The campaign monitors "breaches of guidelines" to ensure residents' comfort and safety.
This year, the municipality completed 19,837 field visits that happened every day to "take appropriate actions" against the violators.
"As a result of this move, many of the residents have started to follow the rules and regulations in the emirate,"
the municipality said in a statement.
The civic body has urged residents to follow the relevant laws in this regard. It encouraged residents to report violations on the toll-free number 800900.
In Dubai, villas and residential buildings have a prescribed load — the maximum number of residents that can be safely accommodated. During inspections, municipal inspectors check whether there is overcrowding and if norms are being followed.

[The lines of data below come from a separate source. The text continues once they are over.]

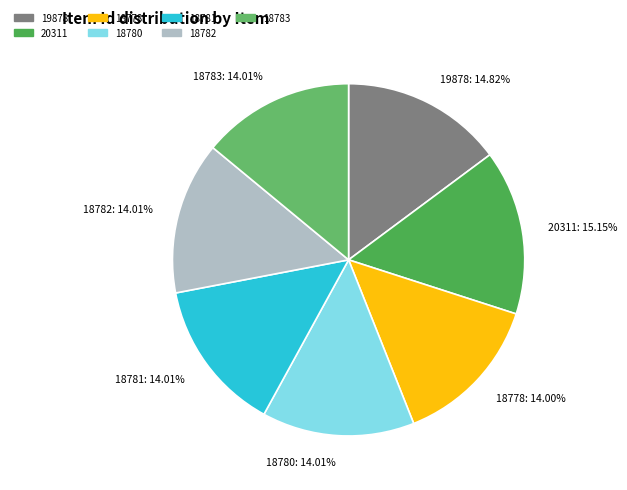

Approximately how many times larger is the value at 20311 compared to 18782?

1.1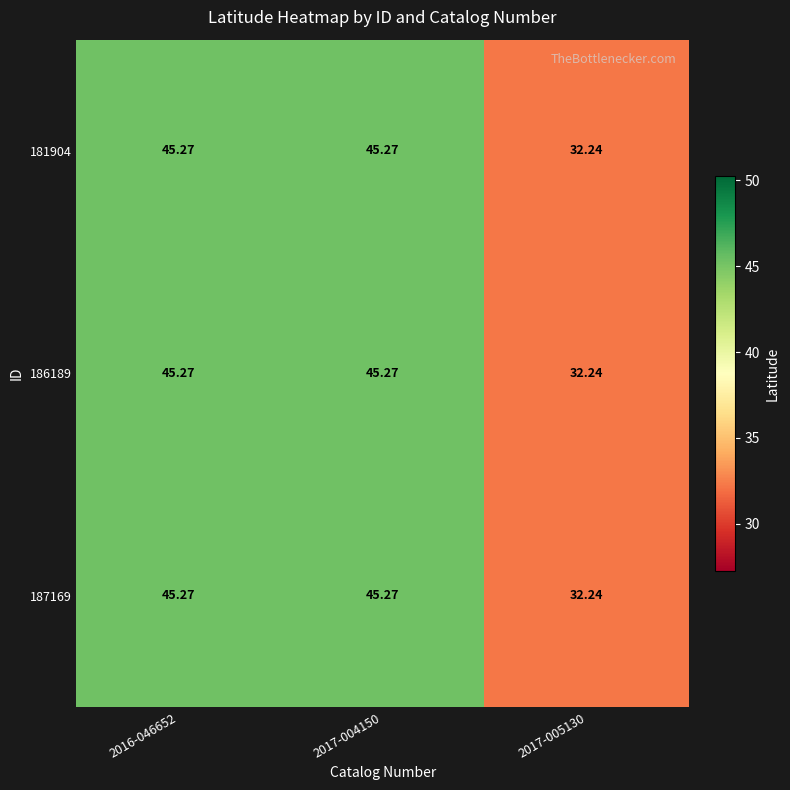

How many series are shown in this chart?

3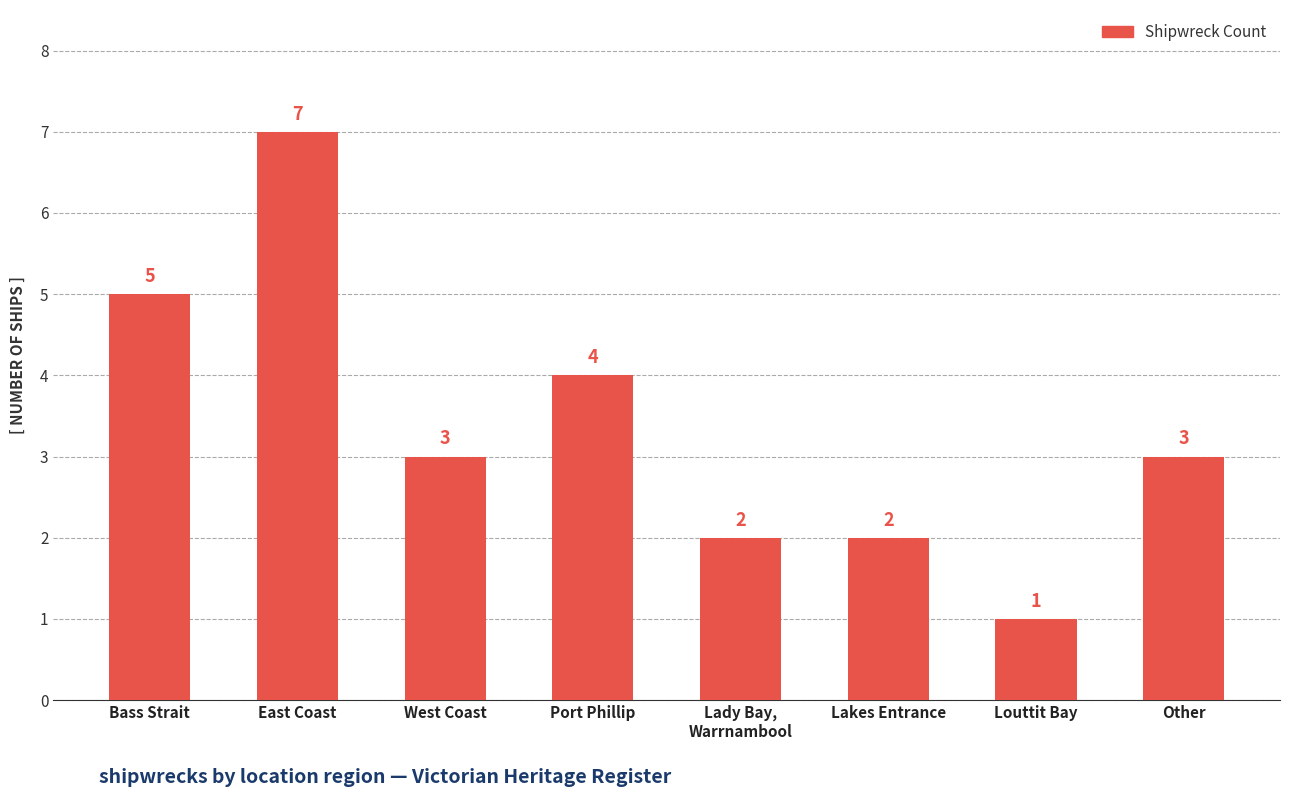

What is the change in value from West Coast to Louttit Bay?

-2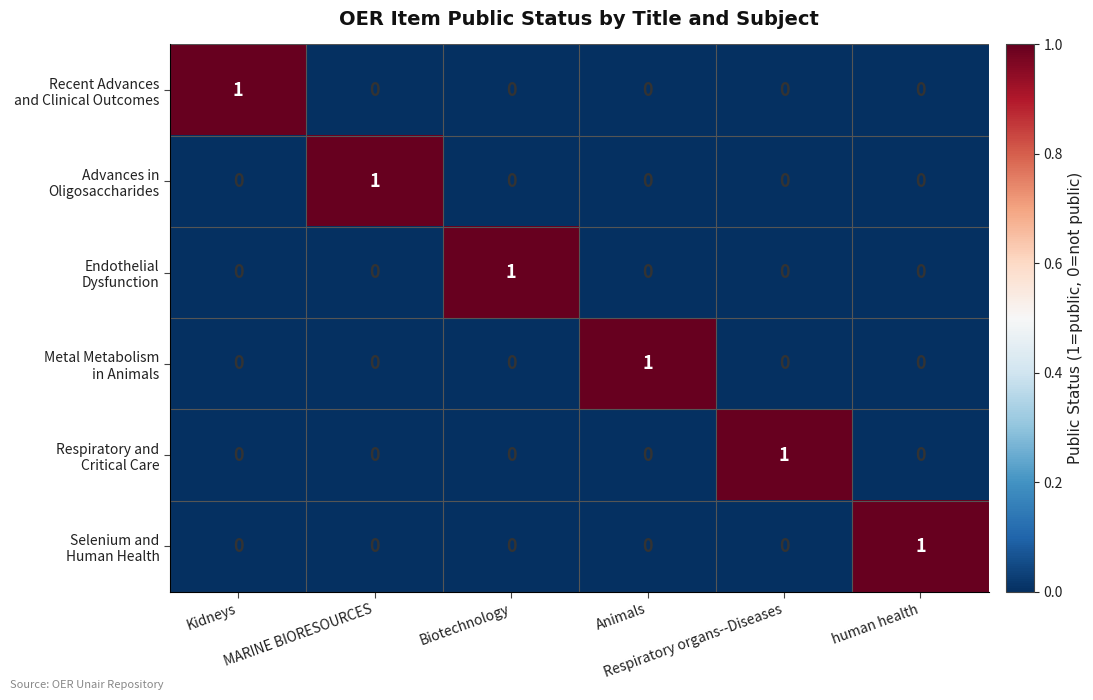

Count the number of data series in this chart.

6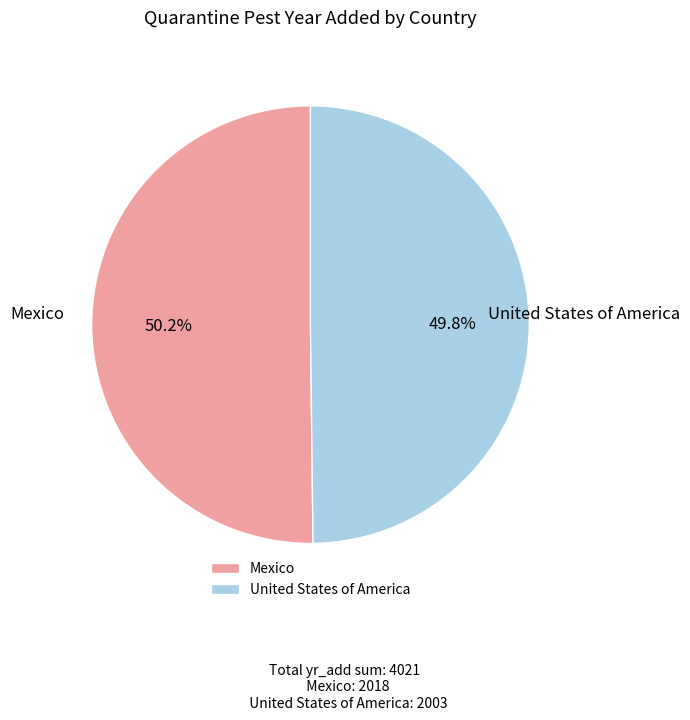

Count the number of slices in the pie.

2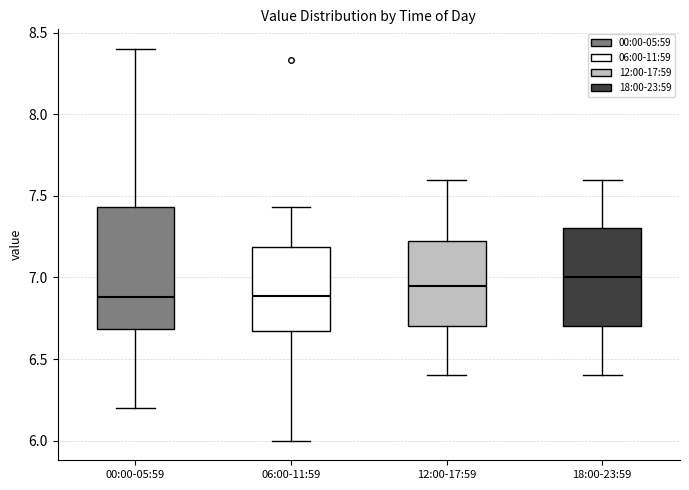

Where does the median line of the box for 06:00-11:59 sit on the y-axis? The values are not printed on the chart, so give them approximately, as read against the axis.

6.90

In the UAE, sharing a rented apartment without obtaining the landlord's approval is illegal. Tenants who sublet the rented apartment may be evicted along with the sub-tenants. In July, an Abu Dhabi tenant who illegally partitioned a villa and sublet it to four families was ordered by a court to pay Dh300,000 to the landlord as compensation.
Authorities in the emirates have previously slapped hefty fines on those who sublet villas or flats. Civic bodies have repeatedly warned that overcrowding, partitioning of residential units and illegal power supply are fire hazards. Those violating the rules in this regard have faced disconnection of their utility services.
Some areas in the country are considered 'family only', and landlords are not allowed to rent apartments or villas to bachelors. After inspections over the past years, thousands of bachelors were evicted from such areas in Sharjah. The emirate's municipality also issued fines for violating subletting regulations.
On Friday (September 23), the Dubai Land Department notified all owners, developers, property management companies and tenants to register details of co-occupants in owned and leased properties.
The registration, which can be done through the Dubai REST app, must be completed within a “maximum of two weeks with immediate effect”, a circular issued by the authority had said.
To complete the registration, tenants must follow an eight-step process, including adding personal details and the Emirates ID. Once registered, details of co-occupants will automatically be updated on the tenancy contract.